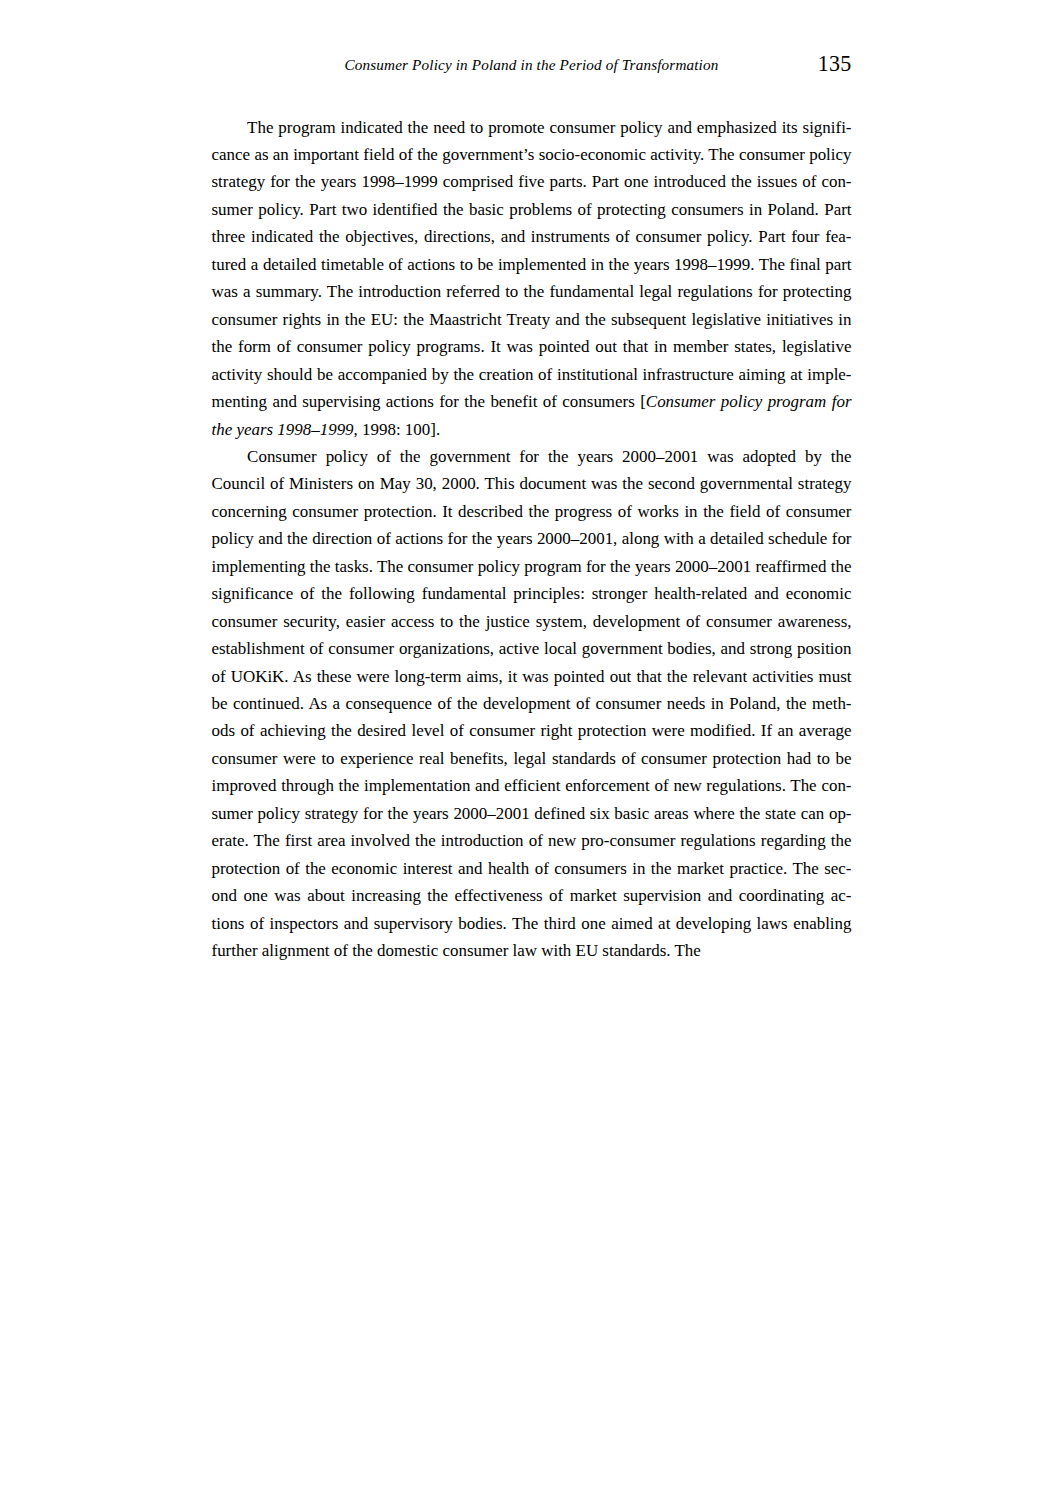Consumer Policy in Poland in the Period of Transformation 135
The program indicated the need to promote consumer policy and emphasized its significance as an important field of the government’s socio-economic activity. The consumer policy strategy for the years 1998–1999 comprised five parts. Part one introduced the issues of consumer policy. Part two identified the basic problems of protecting consumers in Poland. Part three indicated the objectives, directions, and instruments of consumer policy. Part four featured a detailed timetable of actions to be implemented in the years 1998–1999. The final part was a summary. The introduction referred to the fundamental legal regulations for protecting consumer rights in the EU: the Maastricht Treaty and the subsequent legislative initiatives in the form of consumer policy programs. It was pointed out that in member states, legislative activity should be accompanied by the creation of institutional infrastructure aiming at implementing and supervising actions for the benefit of consumers [Consumer policy program for the years 1998–1999, 1998: 100].
Consumer policy of the government for the years 2000–2001 was adopted by the Council of Ministers on May 30, 2000. This document was the second governmental strategy concerning consumer protection. It described the progress of works in the field of consumer policy and the direction of actions for the years 2000–2001, along with a detailed schedule for implementing the tasks. The consumer policy program for the years 2000–2001 reaffirmed the significance of the following fundamental principles: stronger health-related and economic consumer security, easier access to the justice system, development of consumer awareness, establishment of consumer organizations, active local government bodies, and strong position of UOKiK. As these were long-term aims, it was pointed out that the relevant activities must be continued. As a consequence of the development of consumer needs in Poland, the methods of achieving the desired level of consumer right protection were modified. If an average consumer were to experience real benefits, legal standards of consumer protection had to be improved through the implementation and efficient enforcement of new regulations. The consumer policy strategy for the years 2000–2001 defined six basic areas where the state can operate. The first area involved the introduction of new pro-consumer regulations regarding the protection of the economic interest and health of consumers in the market practice. The second one was about increasing the effectiveness of market supervision and coordinating actions of inspectors and supervisory bodies. The third one aimed at developing laws enabling further alignment of the domestic consumer law with EU standards. The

Task requirements: All of the preceding material should be output verbatim, with the pictures excluded.

Result of this task:
Consumer Policy in Poland in the Period of Transformation 135
The program indicated the need to promote consumer policy and emphasized its significance as an important field of the government’s socio-economic activity. The consumer policy strategy for the years 1998–1999 comprised five parts. Part one introduced the issues of consumer policy. Part two identified the basic problems of protecting consumers in Poland. Part three indicated the objectives, directions, and instruments of consumer policy. Part four featured a detailed timetable of actions to be implemented in the years 1998–1999. The final part was a summary. The introduction referred to the fundamental legal regulations for protecting consumer rights in the EU: the Maastricht Treaty and the subsequent legislative initiatives in the form of consumer policy programs. It was pointed out that in member states, legislative activity should be accompanied by the creation of institutional infrastructure aiming at implementing and supervising actions for the benefit of consumers [Consumer policy program for the years 1998–1999, 1998: 100].
Consumer policy of the government for the years 2000–2001 was adopted by the Council of Ministers on May 30, 2000. This document was the second governmental strategy concerning consumer protection. It described the progress of works in the field of consumer policy and the direction of actions for the years 2000–2001, along with a detailed schedule for implementing the tasks. The consumer policy program for the years 2000–2001 reaffirmed the significance of the following fundamental principles: stronger health-related and economic consumer security, easier access to the justice system, development of consumer awareness, establishment of consumer organizations, active local government bodies, and strong position of UOKiK. As these were long-term aims, it was pointed out that the relevant activities must be continued. As a consequence of the development of consumer needs in Poland, the methods of achieving the desired level of consumer right protection were modified. If an average consumer were to experience real benefits, legal standards of consumer protection had to be improved through the implementation and efficient enforcement of new regulations. The consumer policy strategy for the years 2000–2001 defined six basic areas where the state can operate. The first area involved the introduction of new pro-consumer regulations regarding the protection of the economic interest and health of consumers in the market practice. The second one was about increasing the effectiveness of market supervision and coordinating actions of inspectors and supervisory bodies. The third one aimed at developing laws enabling further alignment of the domestic consumer law with EU standards. The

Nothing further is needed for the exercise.